** Opening Records to use block **
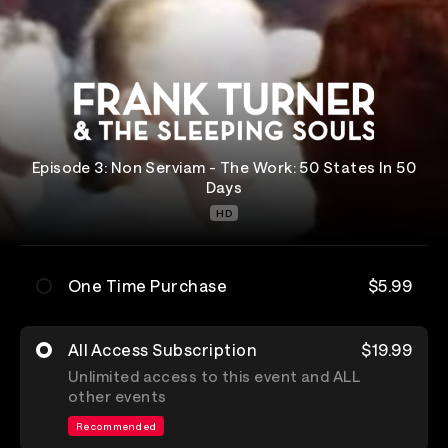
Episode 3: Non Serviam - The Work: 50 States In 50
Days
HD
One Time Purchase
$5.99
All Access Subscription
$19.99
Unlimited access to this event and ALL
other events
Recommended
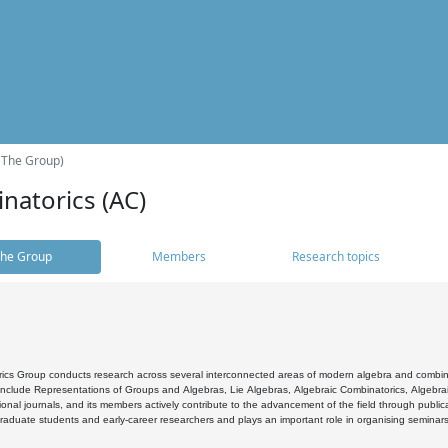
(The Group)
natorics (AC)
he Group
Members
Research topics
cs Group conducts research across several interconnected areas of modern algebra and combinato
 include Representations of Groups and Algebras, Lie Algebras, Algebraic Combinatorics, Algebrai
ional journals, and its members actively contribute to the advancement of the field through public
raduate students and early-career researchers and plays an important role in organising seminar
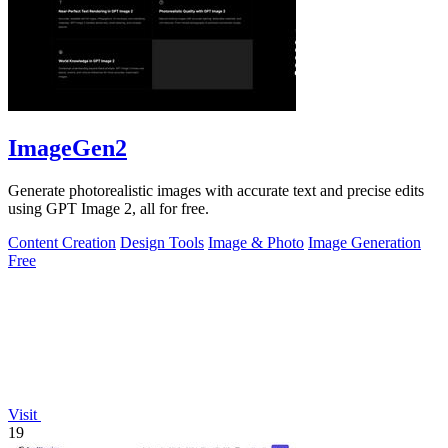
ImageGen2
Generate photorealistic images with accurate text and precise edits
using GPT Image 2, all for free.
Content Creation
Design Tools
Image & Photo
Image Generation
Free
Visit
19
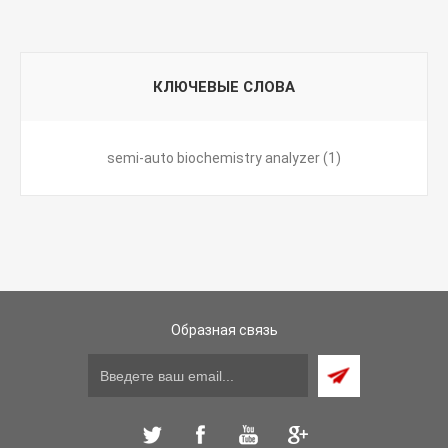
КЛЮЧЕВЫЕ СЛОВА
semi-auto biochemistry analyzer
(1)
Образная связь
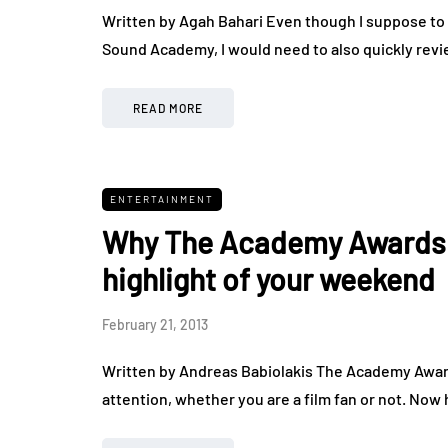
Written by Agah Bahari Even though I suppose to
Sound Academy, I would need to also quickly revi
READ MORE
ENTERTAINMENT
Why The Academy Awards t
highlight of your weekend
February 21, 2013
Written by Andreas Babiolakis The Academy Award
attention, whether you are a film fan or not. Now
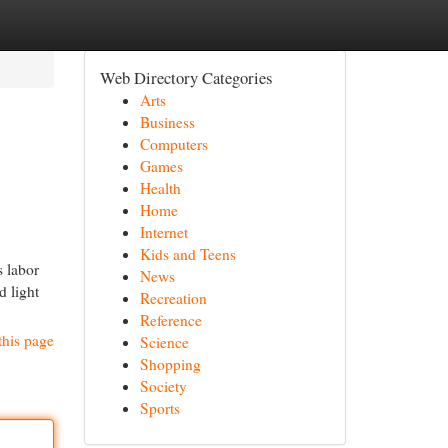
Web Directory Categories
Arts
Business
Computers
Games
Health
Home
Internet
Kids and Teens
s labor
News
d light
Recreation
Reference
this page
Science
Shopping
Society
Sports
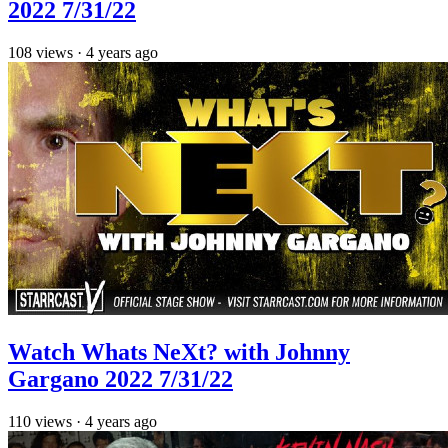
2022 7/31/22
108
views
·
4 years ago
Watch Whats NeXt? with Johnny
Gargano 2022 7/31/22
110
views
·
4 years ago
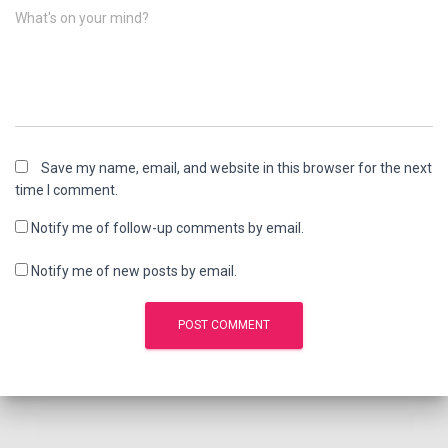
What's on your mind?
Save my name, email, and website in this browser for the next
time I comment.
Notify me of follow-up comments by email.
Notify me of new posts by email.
** Closing Records to use block **
Your goal —
Retype every entry exactly as written, but omit the pictures.

Completed exercise —
Episode 3: Non Serviam - The Work: 50 States In 50
Days
HD
One Time Purchase
$5.99
All Access Subscription
$19.99
Unlimited access to this event and ALL
other events
Recommended
(The Group)
natorics (AC)
he Group
Members
Research topics
cs Group conducts research across several interconnected areas of modern algebra and combinato
 include Representations of Groups and Algebras, Lie Algebras, Algebraic Combinatorics, Algebrai
ional journals, and its members actively contribute to the advancement of the field through public
raduate students and early-career researchers and plays an important role in organising seminar
ImageGen2
Generate photorealistic images with accurate text and precise edits
using GPT Image 2, all for free.
Content Creation
Design Tools
Image & Photo
Image Generation
Free
Visit
19
КЛЮЧЕВЫЕ СЛОВА
semi-auto biochemistry analyzer
(1)
Образная связь
Written by Agah Bahari Even though I suppose to
Sound Academy, I would need to also quickly revi
READ MORE
ENTERTAINMENT
Why The Academy Awards t
highlight of your weekend
February 21, 2013
Written by Andreas Babiolakis The Academy Award
attention, whether you are a film fan or not. Now
Web Directory Categories
Arts
Business
Computers
Games
Health
Home
Internet
Kids and Teens
s labor
News
d light
Recreation
Reference
this page
Science
Shopping
Society
Sports
2022 7/31/22
108
views
·
4 years ago
Watch Whats NeXt? with Johnny
Gargano 2022 7/31/22
110
views
·
4 years ago
What's on your mind?
Save my name, email, and website in this browser for the next
time I comment.
Notify me of follow-up comments by email.
Notify me of new posts by email.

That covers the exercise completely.